About this exercise:
Pull each line containing "knee" out of the data and copy it.
═══ Excerpted data ═══
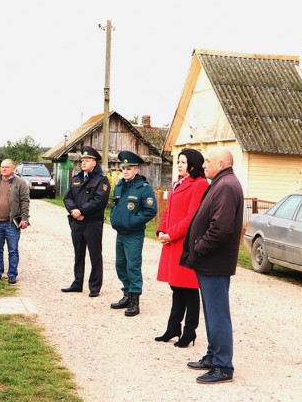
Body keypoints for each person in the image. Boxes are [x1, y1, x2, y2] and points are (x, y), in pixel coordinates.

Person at [181, 148, 243, 384]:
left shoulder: (226, 185)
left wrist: (198, 247)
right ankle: (213, 355)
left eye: (208, 161)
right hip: (210, 263)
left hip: (214, 263)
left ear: (222, 163)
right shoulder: (221, 182)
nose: (203, 164)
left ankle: (223, 366)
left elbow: (221, 228)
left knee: (218, 314)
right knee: (211, 311)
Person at [155, 149, 209, 347]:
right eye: (178, 161)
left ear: (193, 165)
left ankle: (189, 331)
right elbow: (169, 210)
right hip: (171, 242)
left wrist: (172, 234)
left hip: (185, 243)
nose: (178, 165)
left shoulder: (200, 184)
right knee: (176, 287)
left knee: (189, 289)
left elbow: (192, 216)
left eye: (183, 162)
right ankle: (173, 328)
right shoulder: (179, 183)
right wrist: (162, 230)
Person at [109, 151, 157, 317]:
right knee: (120, 265)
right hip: (120, 233)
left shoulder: (144, 189)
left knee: (133, 266)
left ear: (136, 170)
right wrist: (114, 218)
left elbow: (151, 211)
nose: (125, 171)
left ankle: (135, 301)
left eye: (129, 168)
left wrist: (132, 221)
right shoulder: (120, 185)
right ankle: (127, 295)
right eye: (124, 168)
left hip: (134, 234)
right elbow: (115, 205)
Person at [61, 146, 111, 297]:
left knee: (95, 255)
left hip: (92, 223)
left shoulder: (101, 180)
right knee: (78, 253)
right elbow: (67, 197)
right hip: (76, 222)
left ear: (94, 162)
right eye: (82, 160)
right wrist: (74, 212)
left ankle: (94, 287)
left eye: (87, 160)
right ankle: (77, 283)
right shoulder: (76, 179)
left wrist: (81, 211)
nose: (83, 163)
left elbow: (99, 201)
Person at [0, 158, 30, 284]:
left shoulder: (20, 183)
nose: (3, 169)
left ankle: (12, 275)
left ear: (13, 168)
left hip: (12, 223)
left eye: (6, 167)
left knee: (13, 250)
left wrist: (25, 219)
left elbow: (25, 202)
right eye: (2, 167)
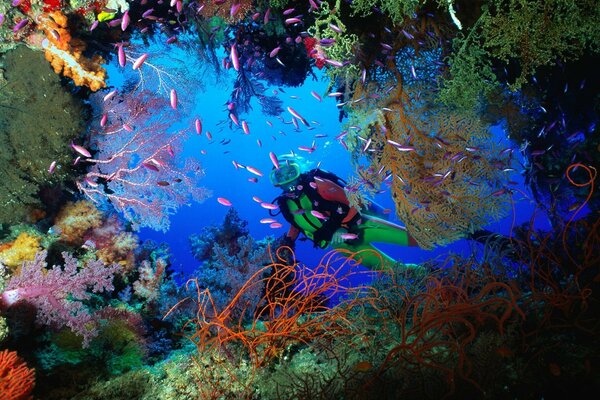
═══
Your response:
left knee: (218, 314)
right knee: (211, 311)
right knee: (176, 287)
left knee: (189, 289)
right knee: (120, 265)
left knee: (133, 266)
left knee: (95, 255)
right knee: (78, 253)
left knee: (13, 250)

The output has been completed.